Records shown =
◆ ◆ ◆
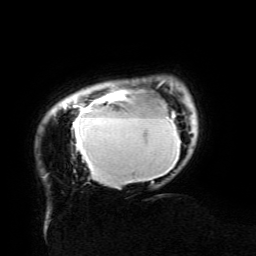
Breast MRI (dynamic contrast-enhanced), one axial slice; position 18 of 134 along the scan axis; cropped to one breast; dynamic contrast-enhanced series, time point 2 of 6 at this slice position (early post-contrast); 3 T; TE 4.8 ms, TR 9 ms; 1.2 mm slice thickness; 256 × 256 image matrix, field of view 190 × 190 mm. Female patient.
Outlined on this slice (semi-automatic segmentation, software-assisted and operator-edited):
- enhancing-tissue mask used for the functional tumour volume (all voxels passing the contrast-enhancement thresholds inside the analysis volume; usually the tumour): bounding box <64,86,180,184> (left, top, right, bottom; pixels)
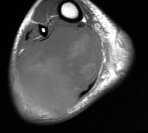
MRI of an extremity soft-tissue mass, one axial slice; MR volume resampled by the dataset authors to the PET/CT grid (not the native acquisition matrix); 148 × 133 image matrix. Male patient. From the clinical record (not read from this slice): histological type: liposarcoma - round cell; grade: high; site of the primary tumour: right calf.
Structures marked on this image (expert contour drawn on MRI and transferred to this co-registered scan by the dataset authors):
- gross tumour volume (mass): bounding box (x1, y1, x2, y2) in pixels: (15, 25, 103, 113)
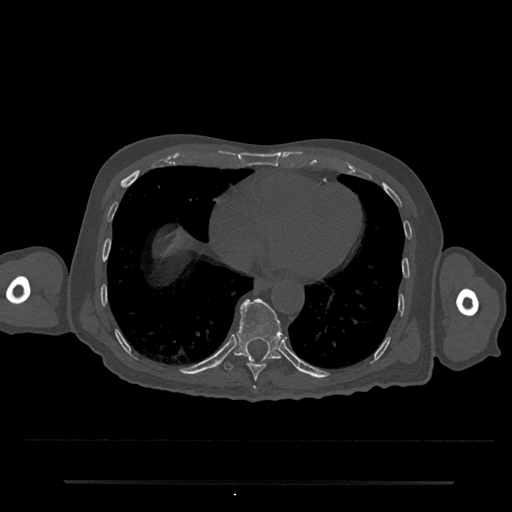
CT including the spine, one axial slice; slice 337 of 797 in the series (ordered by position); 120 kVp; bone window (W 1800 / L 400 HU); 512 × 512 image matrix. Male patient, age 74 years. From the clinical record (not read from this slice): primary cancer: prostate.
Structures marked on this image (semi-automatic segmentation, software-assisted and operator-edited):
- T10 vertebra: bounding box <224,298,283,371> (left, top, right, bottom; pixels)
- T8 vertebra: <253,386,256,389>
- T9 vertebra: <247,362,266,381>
◆ ◆ ◆
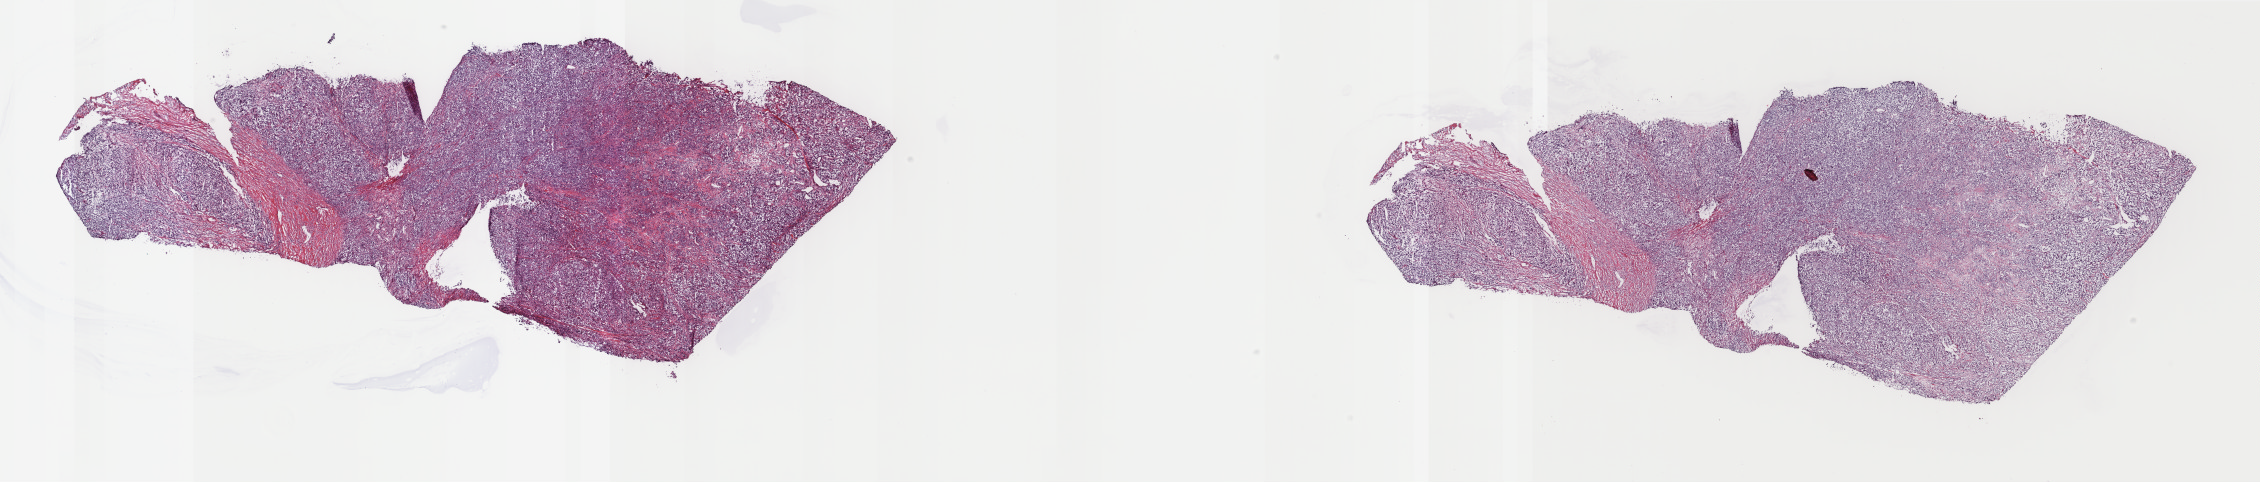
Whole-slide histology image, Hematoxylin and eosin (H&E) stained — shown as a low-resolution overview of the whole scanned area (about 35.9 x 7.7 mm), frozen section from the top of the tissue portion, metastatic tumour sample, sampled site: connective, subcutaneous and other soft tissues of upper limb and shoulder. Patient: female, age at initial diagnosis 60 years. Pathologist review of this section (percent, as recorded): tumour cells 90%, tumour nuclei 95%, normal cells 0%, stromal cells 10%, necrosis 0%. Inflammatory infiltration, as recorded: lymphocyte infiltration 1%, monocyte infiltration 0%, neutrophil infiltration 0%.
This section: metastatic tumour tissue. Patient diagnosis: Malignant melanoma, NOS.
◆ ◆ ◆
What this task involves =
The lines needed are those in the data above that hold the string "assisted"; copy each of them.

Exercise response =
Outlined on this slice (semi-automatic segmentation, software-assisted and operator-edited):
Structures marked on this image (semi-automatic segmentation, software-assisted and operator-edited):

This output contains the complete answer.